[Study material Boundary: Start]
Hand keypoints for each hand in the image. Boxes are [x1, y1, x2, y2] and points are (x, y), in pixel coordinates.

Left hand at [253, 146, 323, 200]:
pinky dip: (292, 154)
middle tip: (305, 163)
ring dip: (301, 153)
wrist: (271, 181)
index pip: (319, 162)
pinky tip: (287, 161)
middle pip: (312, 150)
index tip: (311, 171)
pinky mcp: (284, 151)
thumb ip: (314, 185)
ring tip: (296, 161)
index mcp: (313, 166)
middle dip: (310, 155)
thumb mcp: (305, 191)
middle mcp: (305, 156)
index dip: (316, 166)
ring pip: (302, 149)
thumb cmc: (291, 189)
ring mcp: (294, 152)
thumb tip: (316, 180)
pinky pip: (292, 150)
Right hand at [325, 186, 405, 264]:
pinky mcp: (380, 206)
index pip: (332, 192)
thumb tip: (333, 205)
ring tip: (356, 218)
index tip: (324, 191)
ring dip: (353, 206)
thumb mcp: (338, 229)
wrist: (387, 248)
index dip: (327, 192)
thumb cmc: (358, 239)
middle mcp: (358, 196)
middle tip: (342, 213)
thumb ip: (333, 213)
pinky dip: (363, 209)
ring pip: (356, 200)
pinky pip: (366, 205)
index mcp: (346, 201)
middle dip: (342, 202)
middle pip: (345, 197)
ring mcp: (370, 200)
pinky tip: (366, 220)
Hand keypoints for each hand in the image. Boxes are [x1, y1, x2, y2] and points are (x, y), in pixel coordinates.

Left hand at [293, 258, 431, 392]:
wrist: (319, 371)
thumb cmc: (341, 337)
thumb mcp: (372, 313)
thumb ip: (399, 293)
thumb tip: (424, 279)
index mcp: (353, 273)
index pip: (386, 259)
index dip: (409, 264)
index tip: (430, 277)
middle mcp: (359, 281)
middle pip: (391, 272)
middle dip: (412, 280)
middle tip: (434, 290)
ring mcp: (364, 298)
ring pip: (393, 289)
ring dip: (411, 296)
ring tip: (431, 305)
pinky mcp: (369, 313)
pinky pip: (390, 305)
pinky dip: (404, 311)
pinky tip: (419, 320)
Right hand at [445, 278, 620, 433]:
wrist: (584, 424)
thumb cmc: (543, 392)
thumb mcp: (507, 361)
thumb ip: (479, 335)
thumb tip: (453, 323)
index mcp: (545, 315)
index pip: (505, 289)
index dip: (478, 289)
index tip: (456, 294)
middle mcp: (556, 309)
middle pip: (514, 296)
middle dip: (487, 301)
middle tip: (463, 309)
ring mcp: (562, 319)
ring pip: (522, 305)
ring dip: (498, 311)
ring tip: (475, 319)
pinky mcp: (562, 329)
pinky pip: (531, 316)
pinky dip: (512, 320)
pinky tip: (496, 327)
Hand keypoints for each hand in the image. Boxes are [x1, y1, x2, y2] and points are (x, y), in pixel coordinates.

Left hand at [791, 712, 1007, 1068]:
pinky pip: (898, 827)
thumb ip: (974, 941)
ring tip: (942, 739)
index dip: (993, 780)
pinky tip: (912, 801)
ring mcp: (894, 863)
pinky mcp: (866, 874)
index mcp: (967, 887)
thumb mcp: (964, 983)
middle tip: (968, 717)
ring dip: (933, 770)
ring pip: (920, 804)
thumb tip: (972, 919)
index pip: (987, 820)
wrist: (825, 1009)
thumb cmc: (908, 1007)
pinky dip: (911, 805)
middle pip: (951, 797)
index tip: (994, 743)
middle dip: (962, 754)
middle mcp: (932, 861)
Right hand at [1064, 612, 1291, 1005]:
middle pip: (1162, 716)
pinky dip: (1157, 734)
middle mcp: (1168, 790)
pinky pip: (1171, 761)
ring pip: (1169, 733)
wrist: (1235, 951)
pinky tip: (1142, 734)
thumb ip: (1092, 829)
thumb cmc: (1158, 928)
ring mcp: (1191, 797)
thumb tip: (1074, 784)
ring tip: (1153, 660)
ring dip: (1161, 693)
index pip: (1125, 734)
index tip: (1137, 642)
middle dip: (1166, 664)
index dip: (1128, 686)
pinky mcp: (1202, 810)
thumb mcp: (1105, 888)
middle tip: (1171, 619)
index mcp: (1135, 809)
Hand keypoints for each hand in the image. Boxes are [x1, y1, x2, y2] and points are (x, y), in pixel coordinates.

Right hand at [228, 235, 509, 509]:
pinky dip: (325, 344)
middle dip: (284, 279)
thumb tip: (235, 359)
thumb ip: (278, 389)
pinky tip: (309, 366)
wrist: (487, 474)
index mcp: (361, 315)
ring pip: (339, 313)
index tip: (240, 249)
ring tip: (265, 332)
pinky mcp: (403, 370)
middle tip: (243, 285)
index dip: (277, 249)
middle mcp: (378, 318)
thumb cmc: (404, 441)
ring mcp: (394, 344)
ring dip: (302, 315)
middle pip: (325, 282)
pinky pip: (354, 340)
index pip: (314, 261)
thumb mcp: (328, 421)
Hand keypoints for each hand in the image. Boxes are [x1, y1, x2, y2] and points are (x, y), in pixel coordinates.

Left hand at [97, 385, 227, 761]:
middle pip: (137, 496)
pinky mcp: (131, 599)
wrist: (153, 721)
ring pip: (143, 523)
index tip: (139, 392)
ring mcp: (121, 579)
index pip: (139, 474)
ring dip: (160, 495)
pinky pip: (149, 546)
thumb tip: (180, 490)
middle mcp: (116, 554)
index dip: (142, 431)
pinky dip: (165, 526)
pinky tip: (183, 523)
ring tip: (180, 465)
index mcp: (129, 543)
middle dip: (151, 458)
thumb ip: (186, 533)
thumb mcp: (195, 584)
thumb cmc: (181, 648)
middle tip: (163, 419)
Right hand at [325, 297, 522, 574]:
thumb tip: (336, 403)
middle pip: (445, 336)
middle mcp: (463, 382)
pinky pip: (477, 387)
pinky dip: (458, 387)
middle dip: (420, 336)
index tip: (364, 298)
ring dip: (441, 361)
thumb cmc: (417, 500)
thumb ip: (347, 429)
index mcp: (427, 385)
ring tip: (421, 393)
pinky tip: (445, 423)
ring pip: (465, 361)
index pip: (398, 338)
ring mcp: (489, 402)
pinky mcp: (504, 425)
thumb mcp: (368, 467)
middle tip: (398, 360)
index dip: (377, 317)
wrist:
[Study material Boundary: End]
■ Aim of the task
In the material above, locate the line containing "index mcp: (545, 315)" and the line containing "index tip: (994, 743)". Transcribe exactly those two lines and every line between them, and nothing more.

■ Written response
index mcp: (545, 315)
index pip: (505, 289)
index dip: (478, 289)
index tip: (456, 294)
middle mcp: (556, 309)
middle pip: (514, 296)
middle dip: (487, 301)
middle tip: (463, 309)
ring mcp: (562, 319)
ring pip: (522, 305)
ring dip: (498, 311)
ring tip: (475, 319)
pinky mcp: (562, 329)
pinky pip: (531, 316)
pinky dip: (512, 320)
pinky tip: (496, 327)
Hand keypoints for each hand in the image. Boxes are [x1, y1, x2, y2] and points are (x, y), in pixel coordinates.

Left hand at [791, 712, 1007, 1068]:
pinky pip: (898, 827)
thumb ip: (974, 941)
ring tip: (942, 739)
index dip: (993, 780)
pinky tip: (912, 801)
ring mcp: (894, 863)
pinky mcp: (866, 874)
index mcp: (967, 887)
thumb mcp: (964, 983)
middle tip: (968, 717)
ring dip: (933, 770)
ring pip: (920, 804)
thumb tip: (972, 919)
index pip: (987, 820)
wrist: (825, 1009)
thumb cmc: (908, 1007)
pinky dip: (911, 805)
middle pip: (951, 797)
index tip: (994, 743)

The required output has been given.